Nonostante il vasto numero di fonti primarie consultate negli archivi italiani, la lunga
bibliografia e lo sforzo di includere anche la legislazione sui soggetti coloniali, l’a. non
sembra però essere a conoscenza degli studi di Alberto Mario Banti e Carlo Bersani che
hanno già mostrato che fin dal Risorgimento la concezione della nazione italiana è di tipo
etnoculturale e la cittadinanza è attribuita principalmente sulla base della filiazione (ius
sanguinis). I problemi del libro sono particolarmente evidenti nei capitoli in cui l’a. esamina la questione della cittadinanza femminile includendovi però anche i pregiudizi antimeridionali e l’antisemitismo e facendone così delle categorie residuali, neppure nominate
negli strani titoli di questi capitoli. In ogni caso, qual è la rilevanza di questi pregiudizi
nel periodo liberale dal momento che non ebbero alcuna ripercussione sulla cittadinanza
degli abitanti delle regioni meridionali e/o di religione ebraica? Di contro, la legislazione
razzista antisemita del fascismo meritava certamente più che le poche pagine dedicatevi.

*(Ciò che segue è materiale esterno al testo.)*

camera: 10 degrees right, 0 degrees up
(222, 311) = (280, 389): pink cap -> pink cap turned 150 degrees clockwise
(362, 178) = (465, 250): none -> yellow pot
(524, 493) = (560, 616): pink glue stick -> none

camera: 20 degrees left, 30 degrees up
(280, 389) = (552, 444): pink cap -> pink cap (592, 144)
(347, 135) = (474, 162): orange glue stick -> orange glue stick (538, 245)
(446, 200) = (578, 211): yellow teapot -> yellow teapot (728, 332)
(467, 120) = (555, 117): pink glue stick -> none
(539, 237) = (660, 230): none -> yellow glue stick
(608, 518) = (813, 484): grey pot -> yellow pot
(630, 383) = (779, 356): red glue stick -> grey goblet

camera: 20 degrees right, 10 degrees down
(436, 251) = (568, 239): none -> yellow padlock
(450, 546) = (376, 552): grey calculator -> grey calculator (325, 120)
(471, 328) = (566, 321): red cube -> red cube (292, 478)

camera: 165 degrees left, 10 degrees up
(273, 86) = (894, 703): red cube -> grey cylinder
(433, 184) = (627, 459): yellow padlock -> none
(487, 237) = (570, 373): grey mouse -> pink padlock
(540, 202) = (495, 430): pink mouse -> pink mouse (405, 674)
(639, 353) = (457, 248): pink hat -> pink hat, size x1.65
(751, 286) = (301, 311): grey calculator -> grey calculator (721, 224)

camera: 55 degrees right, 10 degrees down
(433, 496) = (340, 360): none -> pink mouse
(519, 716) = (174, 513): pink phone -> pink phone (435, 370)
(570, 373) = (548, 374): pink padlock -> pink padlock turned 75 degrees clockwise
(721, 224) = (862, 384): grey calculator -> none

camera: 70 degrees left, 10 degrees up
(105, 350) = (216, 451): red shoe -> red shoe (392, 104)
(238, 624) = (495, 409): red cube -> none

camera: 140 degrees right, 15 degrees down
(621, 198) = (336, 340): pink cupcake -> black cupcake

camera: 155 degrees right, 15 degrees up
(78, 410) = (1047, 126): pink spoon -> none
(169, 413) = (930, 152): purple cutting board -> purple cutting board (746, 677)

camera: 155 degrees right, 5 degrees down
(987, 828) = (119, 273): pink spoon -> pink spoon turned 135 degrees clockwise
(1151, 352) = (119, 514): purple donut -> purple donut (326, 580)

Infine non si comprende perché l’a. si sia fermata al 1950. Il vero termine ad quem di
questa storia dovrebbe essere la legge sulla cittadinanza del 1992, che ha rafforzato ulteriormente lo ius sanguinis (alle spese dello ius soli come hanno rilevato Giovanna Zincone
e Guido Tintori) e reso più difficile la naturalizzazione nel caso di residenti la cui origine
non sia l’Unione Europea. Si tratta di una legge che rappresenta un’involuzione rispetto
a quella del 1912 e i cui fini di discriminazione su base etnico-razziale sono evidenti. La
pubblicazione di questo libro confuso e ripetitivo da parte di una casa editrice americana
non certo minore solleva la questione del referaggio: perché non ha funzionato? E che fine
ha fatto la figura del redattore editoriale?